Le marathon de la justice

Violences conjugales, infractions au code de la route, bagarres… Voilà quelques exemples de «petits» délits qui sont reprochés aux prévenus lors de comparutions immédiates. Reportage à Nice.

 

Le parvis du tribunal de grande instance de Nice, où sont jugées les comparutions immédiates. (Crédit photo: Franck Muller).

Le parvis du tribunal de grande instance de Nice, où sont jugées les comparutions immédiates. (Crédit photo: Franck Muller).

 

Le samedi à 11h, le tribunal de grande instance de Nice est officiellement fermé. Les grilles sont pourtant entre-ouvertes et un gardien nous dirige vers une petite salle sur la gauche. C’est ici que se passeront les audiences. Les comparutions immédiates sont jugées à la chaîne, par les mêmes juges et en une journée. Les accusés, qui ont tous avoué ou ont été pris en flagrant délit, comparaissent dans les jours suivant leur arrestation (souvent le lendemain). Ce type de jugement expéditif a pour but de désengorger le tribunal et de fournir une réponse pénale rapide.

Le premier prévenu est déjà là, derrière le banc des accusés, accompagné de deux policiers. Les juges ne sont pas encore présents mais on peut entendre leur voix de l’autre côté d’une porte. L’homme attend son tour, la tête enfouie dans ses mains. Il a l’air perdu et seul. Ce matin, personne n’est venu assister à son jugement, ni à aucun autre. Seul le bruit d’un néon défaillant brise le silence de la salle; l’ambiance est tendue.

 

 Dix minutes passent avant l’arrivée des juges.
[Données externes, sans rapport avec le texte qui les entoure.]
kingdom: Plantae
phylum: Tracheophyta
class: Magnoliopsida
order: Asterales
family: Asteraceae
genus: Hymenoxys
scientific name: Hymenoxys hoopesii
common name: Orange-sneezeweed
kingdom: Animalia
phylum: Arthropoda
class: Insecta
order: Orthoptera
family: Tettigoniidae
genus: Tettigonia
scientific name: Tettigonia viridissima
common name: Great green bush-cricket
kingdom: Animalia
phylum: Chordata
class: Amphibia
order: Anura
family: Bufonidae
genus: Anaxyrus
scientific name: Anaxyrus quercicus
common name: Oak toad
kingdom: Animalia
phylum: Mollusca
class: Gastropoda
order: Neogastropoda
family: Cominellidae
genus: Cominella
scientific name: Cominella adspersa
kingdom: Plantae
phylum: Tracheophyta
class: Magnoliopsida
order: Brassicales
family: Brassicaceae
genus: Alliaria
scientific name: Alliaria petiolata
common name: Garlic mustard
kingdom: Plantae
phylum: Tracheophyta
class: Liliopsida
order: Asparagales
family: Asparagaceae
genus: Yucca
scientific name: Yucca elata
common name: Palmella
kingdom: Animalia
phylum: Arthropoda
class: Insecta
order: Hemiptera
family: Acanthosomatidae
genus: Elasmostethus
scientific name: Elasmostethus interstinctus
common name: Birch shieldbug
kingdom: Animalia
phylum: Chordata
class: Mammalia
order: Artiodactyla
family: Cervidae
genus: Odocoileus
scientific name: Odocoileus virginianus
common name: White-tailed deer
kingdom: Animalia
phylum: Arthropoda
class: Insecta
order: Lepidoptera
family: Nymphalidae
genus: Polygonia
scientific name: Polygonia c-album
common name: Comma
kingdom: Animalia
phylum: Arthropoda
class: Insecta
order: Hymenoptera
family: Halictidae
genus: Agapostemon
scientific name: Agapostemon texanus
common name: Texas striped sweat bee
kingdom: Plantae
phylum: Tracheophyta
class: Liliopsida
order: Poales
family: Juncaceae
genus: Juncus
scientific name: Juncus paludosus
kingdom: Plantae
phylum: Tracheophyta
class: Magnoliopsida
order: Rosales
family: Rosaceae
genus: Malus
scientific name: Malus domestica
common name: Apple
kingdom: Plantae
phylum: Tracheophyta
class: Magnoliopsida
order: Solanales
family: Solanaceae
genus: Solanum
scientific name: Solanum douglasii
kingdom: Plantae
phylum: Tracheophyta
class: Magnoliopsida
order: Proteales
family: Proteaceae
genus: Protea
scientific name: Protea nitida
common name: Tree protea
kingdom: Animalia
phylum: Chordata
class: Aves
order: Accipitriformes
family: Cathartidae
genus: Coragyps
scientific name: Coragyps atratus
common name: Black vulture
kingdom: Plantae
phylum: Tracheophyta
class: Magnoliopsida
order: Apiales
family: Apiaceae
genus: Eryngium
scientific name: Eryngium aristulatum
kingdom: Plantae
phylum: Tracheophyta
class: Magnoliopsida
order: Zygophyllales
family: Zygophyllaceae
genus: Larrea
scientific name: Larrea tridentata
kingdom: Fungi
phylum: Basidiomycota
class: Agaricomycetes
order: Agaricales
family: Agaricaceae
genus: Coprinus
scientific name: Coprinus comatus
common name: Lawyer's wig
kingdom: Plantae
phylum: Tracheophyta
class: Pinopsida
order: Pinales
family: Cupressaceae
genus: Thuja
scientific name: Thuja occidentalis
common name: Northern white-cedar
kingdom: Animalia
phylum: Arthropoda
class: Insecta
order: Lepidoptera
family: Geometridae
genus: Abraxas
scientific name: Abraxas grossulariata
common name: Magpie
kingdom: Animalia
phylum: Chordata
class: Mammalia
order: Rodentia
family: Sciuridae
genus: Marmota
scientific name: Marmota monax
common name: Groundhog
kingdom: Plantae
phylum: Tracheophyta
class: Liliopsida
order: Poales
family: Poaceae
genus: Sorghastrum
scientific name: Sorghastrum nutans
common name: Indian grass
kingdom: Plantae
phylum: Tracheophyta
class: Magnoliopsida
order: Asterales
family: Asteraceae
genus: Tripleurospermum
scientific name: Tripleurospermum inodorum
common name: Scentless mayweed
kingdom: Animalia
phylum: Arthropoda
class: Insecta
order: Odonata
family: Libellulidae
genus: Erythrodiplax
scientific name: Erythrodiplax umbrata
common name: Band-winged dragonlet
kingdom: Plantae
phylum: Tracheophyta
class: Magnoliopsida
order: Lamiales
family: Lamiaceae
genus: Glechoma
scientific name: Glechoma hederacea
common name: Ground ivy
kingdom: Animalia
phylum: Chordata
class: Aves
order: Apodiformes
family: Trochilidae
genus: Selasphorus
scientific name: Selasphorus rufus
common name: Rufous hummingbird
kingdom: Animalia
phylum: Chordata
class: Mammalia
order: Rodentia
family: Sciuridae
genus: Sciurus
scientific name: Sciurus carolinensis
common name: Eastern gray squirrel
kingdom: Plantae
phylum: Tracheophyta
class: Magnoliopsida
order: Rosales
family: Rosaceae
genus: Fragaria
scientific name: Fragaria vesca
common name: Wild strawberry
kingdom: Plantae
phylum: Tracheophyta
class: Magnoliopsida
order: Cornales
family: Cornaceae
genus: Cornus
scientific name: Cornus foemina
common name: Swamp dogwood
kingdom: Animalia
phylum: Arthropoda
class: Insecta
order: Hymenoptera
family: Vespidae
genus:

A leur entrée, la salle se lève et le coup d’envoi est donné. Le premier prévenu est appelé à la barre, c’est son avocat qui prendra la parole pour lui. La veille au soir, il a été arrêté par la police, ivre et sans papiers. Son histoire n’est pas courante. Il a quitté le Sénégal il y a quelques mois car son homosexualité n’était pas acceptée ni dans son pays, ni par sa famille. « Mon client se sentait menacé chez lui, il a préféré prendre le risque d’endosser le statut d’immigré clandestin en France, plutôt que celui d’homosexuel dans son pays », plaide son avocate. A propos de sa soirée de la veille, elle ajoutera simplement: « Il s’est rendu en ville avec des amis pour faire la fête et une bagarre a éclaté entre eux à cause de l’alcool. » L’homme assis aux côtés de ses gardiens a l’air étonnement calme, presque absent. Les juges écoutent impassiblement et ne font aucune remarque. A aucun moment ils ne coupent l’avocate ou ne font de remarque. La défense de l’accusé est terminée et le jugement sera donné après une délibération entre les juges, plus tard dans la matinée. Moins de trente minutes se sont écoulées et les juges appellent déjà le second prévenu. Trois autres affaires seront examinées dans la matinée. Ils ont tous été arrêtés la veille au soir et, cette fois, c’est du classique pour les juges. Les deux premiers étaient en possession de cannabis, le dernier a déclenché une bagarre à la sortie d’une discothèque. Sa victime n’a toujours pas quitté son lit d’hôpital.

 « La dimension humaine n’est pas assez prise en compte »

Les audiences terminées, c’est l’heure pour les juges de se retirer et de délibérer sur les condamnations à prononcer. Pour les autres, c’est le moment de la pause. Sur le parvis du Palais de justice, les avocats discutent entre eux autour d’une cigarette et d’un café. L’avocate du premier accusé nous livre ses impressions : « Avec les divorces, les comparutions immédiates c’est la base du métier », explique-t-elle. Elle sort tout juste d’une école d’avocats et c’est une des premières fois qu’elle exerce « pour de vrai » son métier. Elle ajoute toutefois : « C’est vrai que ça va très vite. Nous, les avocats, on n’a pas le temps de bien préparer la défense et les juges doivent se presser pour délibérer. Pour moi, le principal problème, c’est que la dimension humaine n’est pas assez prise en compte. Les accusés ne sont vus qu’à travers leur délit, on n’essaie pas d’aller plus loin ».

Une fois la cigarette terminée, il faut retourner dans la salle. Les juges seront bientôt de retour pour prononcer le verdict. La salle reste debout pour l’annonce du jugement du premier accusé. En comparution immédiate, pas de temps pour les fioritures. Les mots sont crus et directs : « Vous devez rentrer chez vous, monsieur, vous devez rentrer chez vous! Homosexuel ou non », martèle la juge. Il sera replacé en détention provisoire avant d’être renvoyé chez lui, au Sénégal. Tandis qu’il est raccompagné par les policiers, on entend à peine son avocate lui glisser quelques mots: « J’aurais essayé, désolée monsieur… ».